• **STATED TASK A**: Count the lines in the records below that contain the word "score", and give only the number.

───── SUPPLIED TEXT ─────

Flush with returns during the late 1820s, Plymouth’s capitalists expanded. In 1830, Bartlett and partners acquired the ship Arbella (at 404 tons, Plymouth’s largest whaling vessel), which first sailed from Plymouth under Captain George Harris and later under Capt. Ellis C. Eldridge (likely a New Bedford captain). Over multiple voyages, she returned over 6,200 barrels of whale oil. She was withdrawn from whaling and moved to merchant freighting in 1838.

By 1831 the Hedge brothers, Isaac and Thomas, were ready to take a larger stake in the trade, acquiring the Levant (332 tons) with a circle of partners. Under Captain Thomas Russell she returned with 2,700 barrels and was sold in 1835 for $15,600—a handsome profit. Still in their early thirties, the Hedge brothers quickly rose to prominence: Isaac managed several vessels, while Thomas invested ashore, helping to establish a candle factory on the waterfront. Though the factory is long gone, his former home endures as the Hedge House Museum. Their ventures show how whaling appealed not only to established merchants but also to a younger generation willing to gamble on the promise of whale oil.

───── DATA PROVIDED ─────

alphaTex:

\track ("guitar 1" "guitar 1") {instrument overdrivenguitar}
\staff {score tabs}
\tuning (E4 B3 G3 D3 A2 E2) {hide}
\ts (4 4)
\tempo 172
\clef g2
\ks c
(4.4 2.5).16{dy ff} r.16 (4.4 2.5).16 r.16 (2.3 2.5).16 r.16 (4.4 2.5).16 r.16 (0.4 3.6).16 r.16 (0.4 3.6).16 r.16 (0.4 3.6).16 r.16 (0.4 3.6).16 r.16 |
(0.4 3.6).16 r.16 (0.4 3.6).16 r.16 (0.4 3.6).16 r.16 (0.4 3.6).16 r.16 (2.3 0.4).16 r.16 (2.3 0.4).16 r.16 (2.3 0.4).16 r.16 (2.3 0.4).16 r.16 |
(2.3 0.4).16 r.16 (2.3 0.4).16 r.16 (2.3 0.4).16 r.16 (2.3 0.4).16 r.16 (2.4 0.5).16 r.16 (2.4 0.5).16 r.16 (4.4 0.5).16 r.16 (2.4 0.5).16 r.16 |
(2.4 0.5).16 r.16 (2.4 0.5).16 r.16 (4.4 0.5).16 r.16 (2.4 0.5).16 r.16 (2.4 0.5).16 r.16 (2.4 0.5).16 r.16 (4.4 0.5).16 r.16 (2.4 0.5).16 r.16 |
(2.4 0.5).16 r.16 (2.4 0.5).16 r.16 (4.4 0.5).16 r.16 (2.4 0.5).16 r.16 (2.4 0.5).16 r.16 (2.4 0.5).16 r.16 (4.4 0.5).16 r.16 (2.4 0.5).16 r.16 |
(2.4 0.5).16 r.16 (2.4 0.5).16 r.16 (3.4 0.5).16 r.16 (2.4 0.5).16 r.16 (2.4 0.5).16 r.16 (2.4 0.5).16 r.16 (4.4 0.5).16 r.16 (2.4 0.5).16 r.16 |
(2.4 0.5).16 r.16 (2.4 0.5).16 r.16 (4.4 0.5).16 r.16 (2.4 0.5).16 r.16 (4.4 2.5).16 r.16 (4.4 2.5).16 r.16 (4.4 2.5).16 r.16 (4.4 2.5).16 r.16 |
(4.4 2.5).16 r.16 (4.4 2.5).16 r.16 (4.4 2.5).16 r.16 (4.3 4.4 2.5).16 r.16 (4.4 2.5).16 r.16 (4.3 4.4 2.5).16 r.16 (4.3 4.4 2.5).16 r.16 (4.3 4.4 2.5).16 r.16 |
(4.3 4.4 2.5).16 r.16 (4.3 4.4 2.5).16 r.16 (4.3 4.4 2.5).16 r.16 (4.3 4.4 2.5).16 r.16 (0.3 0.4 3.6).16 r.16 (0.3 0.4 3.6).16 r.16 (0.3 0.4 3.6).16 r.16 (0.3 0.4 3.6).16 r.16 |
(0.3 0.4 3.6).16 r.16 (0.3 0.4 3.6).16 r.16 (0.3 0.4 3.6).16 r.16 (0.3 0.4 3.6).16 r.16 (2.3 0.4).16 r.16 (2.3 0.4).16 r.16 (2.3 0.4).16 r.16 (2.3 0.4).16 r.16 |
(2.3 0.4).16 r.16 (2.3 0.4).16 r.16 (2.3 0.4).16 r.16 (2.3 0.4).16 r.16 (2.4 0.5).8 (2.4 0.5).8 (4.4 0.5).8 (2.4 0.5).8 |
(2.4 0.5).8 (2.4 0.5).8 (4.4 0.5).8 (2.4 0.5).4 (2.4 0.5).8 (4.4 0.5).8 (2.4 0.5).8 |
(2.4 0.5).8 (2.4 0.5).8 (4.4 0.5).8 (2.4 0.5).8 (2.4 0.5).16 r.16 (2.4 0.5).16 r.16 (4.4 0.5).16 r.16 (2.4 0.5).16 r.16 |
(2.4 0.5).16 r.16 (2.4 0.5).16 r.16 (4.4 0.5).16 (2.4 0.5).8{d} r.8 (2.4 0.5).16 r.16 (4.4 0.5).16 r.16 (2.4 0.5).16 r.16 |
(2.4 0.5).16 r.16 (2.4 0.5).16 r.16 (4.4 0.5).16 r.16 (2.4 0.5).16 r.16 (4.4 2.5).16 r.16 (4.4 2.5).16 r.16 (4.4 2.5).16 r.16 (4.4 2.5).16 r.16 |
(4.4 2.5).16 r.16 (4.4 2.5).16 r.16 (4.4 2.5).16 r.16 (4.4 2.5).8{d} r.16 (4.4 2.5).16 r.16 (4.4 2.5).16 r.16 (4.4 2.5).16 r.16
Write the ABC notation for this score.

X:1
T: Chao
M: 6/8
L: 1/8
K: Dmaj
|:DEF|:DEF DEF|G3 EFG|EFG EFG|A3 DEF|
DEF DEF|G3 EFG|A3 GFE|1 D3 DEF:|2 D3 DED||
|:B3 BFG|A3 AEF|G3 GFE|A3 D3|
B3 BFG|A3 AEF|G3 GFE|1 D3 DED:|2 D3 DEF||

─────

• **STATED TASK B**: According to the text on Plymouth whaling, how many barrels did the Levant bring back under Captain Thomas Russell?

• **CORRECT RESULT A**: 2

• **CORRECT RESULT B**: 2,700 barrels.